> _Task goal_
Format the lines of the entries below as a JSON list of strings, with one string per line and blank lines omitted, starting with the line containing "propres avantages et inconvénients, et il..." and going on through the line containing "autrefois à des fins militaires, ces...". Include both of those lines and no others.

> _Exercise material_

▼▼▼

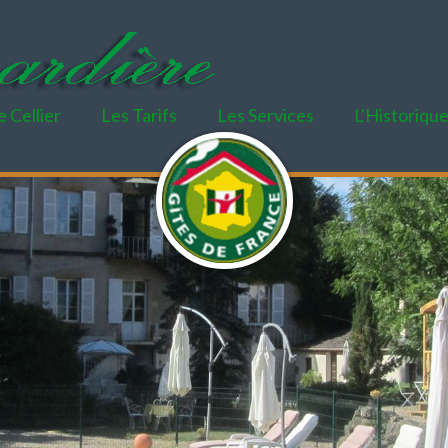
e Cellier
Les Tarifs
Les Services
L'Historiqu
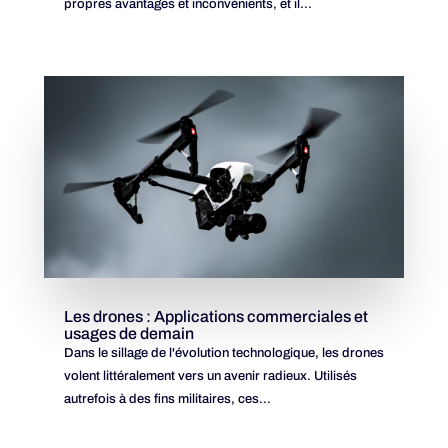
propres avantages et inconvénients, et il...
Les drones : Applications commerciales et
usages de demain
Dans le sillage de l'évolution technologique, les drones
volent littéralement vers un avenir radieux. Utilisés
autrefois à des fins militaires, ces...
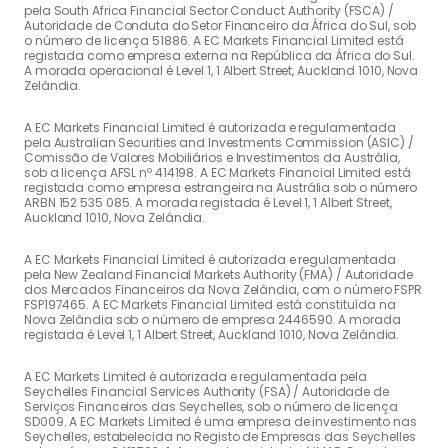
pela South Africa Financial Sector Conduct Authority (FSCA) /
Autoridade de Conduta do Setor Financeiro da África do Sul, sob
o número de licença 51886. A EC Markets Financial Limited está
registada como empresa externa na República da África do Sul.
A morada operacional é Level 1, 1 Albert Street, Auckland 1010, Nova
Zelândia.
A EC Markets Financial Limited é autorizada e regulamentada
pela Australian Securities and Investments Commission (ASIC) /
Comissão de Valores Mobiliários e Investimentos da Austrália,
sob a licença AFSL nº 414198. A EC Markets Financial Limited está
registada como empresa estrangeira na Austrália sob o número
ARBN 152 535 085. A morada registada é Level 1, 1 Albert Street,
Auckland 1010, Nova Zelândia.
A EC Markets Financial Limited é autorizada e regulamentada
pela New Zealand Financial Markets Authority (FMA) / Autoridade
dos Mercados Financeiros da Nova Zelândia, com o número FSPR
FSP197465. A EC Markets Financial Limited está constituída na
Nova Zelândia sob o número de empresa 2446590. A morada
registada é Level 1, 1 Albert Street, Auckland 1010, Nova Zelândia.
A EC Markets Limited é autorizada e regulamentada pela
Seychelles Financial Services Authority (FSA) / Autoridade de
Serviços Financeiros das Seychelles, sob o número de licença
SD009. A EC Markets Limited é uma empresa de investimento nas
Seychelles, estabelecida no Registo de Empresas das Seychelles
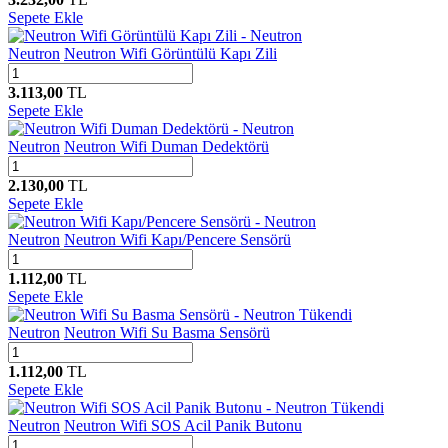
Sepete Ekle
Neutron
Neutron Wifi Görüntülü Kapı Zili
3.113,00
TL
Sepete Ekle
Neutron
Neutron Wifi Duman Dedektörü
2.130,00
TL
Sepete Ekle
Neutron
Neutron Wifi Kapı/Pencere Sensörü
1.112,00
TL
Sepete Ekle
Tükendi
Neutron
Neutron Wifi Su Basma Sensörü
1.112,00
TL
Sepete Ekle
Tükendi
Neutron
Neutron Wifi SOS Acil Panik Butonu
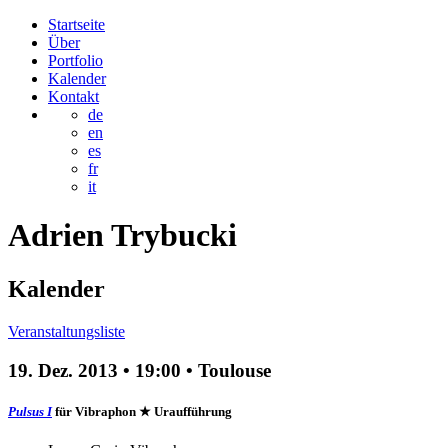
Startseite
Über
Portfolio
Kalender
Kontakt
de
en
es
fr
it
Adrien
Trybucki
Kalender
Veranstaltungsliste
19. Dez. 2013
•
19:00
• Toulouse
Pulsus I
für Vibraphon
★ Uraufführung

▲▲▲
▼▼▼

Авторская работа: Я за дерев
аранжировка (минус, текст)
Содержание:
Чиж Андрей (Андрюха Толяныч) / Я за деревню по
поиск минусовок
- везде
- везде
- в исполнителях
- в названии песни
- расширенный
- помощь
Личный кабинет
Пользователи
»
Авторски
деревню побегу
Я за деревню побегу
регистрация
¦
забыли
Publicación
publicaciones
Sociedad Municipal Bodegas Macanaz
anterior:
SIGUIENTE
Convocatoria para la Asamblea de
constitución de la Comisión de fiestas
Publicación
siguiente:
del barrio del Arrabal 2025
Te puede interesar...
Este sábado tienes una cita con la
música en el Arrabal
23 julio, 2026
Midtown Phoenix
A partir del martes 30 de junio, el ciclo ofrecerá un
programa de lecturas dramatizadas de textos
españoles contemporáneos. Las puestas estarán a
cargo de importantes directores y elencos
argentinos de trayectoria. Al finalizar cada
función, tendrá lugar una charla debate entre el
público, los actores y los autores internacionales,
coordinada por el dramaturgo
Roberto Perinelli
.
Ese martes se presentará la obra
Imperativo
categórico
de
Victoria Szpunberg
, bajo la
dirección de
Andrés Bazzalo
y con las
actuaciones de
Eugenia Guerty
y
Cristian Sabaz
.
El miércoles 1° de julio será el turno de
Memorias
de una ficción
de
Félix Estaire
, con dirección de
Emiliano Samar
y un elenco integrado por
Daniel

▲▲▲

> _Exercise answer_
[
  "propres avantages et inconvénients, et il...",
  "Les drones : Applications commerciales et",
  "usages de demain",
  "Dans le sillage de l'évolution technologique, les drones",
  "volent littéralement vers un avenir radieux. Utilisés",
  "autrefois à des fins militaires, ces..."
]